> [TASK REQUIREMENTS] In the entries, find all lines that hold the word "wrist" and copy them.

──────

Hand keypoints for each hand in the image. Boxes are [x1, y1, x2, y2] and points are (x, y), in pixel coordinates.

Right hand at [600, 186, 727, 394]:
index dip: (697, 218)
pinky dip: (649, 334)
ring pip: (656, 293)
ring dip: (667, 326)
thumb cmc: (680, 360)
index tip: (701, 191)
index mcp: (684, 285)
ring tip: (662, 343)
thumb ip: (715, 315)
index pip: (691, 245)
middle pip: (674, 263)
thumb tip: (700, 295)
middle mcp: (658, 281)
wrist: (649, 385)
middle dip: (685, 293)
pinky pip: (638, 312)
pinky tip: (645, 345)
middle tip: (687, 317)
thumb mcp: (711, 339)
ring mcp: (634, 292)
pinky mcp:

──────

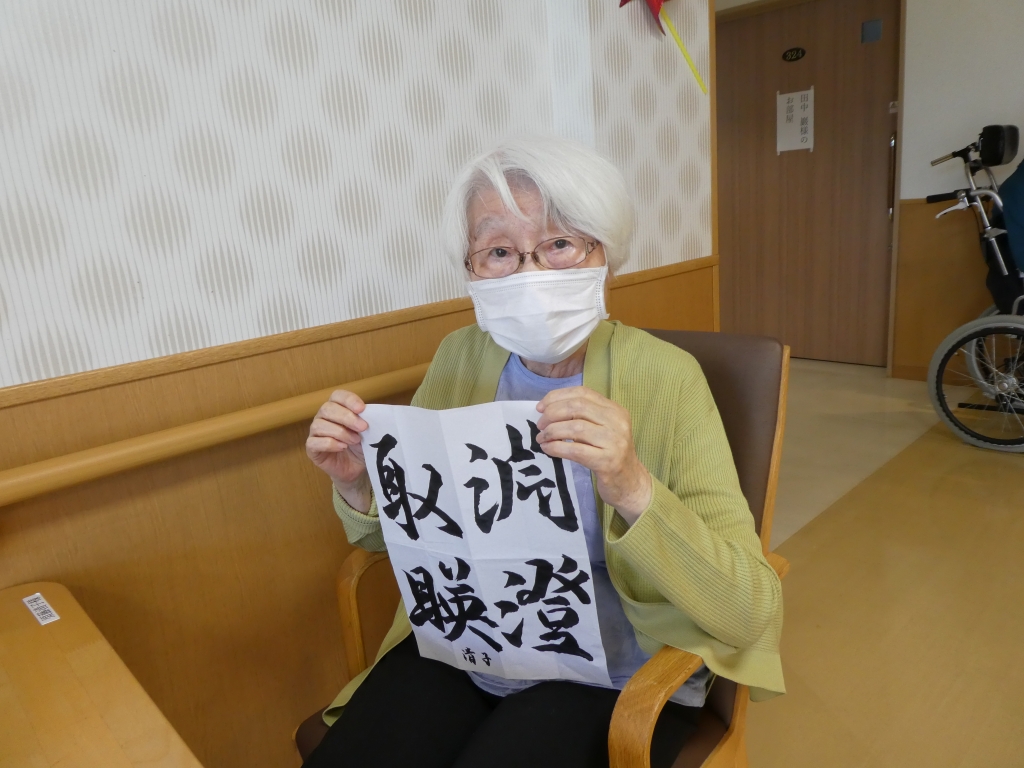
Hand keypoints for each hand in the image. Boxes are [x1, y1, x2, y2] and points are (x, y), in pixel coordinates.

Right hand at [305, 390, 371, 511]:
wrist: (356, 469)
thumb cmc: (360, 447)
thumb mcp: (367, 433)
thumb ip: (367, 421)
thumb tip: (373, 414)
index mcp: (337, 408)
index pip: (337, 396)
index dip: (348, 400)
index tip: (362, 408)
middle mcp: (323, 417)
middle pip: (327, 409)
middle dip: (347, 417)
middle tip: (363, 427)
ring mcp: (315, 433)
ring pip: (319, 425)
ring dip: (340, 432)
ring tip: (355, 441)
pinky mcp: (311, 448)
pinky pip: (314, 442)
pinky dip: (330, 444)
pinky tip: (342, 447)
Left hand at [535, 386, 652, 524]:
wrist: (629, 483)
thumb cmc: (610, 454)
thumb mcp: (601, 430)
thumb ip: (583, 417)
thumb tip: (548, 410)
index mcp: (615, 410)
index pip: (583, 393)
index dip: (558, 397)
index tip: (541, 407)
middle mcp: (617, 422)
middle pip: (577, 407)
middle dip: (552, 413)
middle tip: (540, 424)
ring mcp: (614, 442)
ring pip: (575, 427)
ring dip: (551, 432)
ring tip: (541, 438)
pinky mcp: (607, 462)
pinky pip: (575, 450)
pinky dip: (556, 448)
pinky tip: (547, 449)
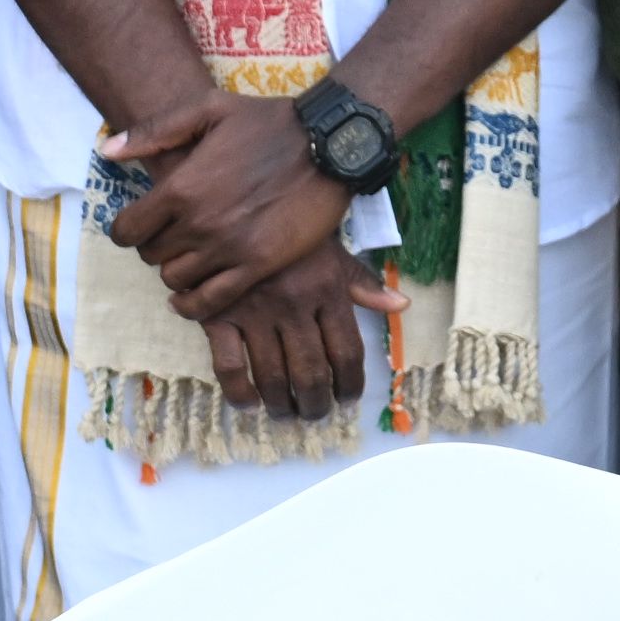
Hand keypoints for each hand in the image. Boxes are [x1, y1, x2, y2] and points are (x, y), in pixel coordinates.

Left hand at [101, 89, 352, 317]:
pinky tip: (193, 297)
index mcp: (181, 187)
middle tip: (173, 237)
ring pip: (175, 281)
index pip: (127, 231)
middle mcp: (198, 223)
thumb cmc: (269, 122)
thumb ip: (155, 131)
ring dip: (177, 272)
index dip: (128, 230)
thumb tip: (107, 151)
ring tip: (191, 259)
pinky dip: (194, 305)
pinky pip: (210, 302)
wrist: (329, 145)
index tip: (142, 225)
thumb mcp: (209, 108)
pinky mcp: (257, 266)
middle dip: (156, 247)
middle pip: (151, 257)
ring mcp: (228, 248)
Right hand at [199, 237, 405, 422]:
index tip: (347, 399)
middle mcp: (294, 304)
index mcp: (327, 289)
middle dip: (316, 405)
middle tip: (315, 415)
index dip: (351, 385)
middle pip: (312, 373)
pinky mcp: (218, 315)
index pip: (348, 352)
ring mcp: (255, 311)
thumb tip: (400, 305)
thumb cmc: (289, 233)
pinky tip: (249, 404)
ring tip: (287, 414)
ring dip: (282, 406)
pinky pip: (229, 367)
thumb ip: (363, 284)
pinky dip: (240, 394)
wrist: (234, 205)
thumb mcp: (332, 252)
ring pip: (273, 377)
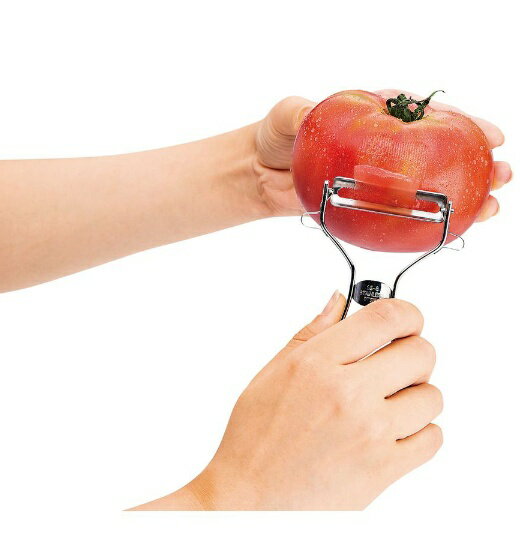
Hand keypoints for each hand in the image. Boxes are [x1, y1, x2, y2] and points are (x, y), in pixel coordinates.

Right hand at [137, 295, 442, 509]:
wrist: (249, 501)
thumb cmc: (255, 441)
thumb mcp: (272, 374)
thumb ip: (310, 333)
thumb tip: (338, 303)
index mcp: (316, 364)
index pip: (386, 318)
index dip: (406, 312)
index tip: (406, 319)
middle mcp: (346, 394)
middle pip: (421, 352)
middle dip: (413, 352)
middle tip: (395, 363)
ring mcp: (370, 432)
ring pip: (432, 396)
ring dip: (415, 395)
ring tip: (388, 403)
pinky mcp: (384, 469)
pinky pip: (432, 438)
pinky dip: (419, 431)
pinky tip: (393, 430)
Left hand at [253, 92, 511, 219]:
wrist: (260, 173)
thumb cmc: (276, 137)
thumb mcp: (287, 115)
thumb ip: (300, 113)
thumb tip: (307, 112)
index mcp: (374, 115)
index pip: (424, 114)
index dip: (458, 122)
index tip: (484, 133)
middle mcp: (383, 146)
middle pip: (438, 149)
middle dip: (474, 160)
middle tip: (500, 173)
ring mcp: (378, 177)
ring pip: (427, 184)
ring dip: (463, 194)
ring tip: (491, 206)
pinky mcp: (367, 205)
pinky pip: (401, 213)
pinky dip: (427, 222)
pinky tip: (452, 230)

──────

> [THE ANSWER]
wrist: (649, 385)
wrist: (356, 469)
wrist: (629, 483)
wrist: (329, 145)
wrist: (234, 205)
wrist: (249, 501)
wrist: (260, 173)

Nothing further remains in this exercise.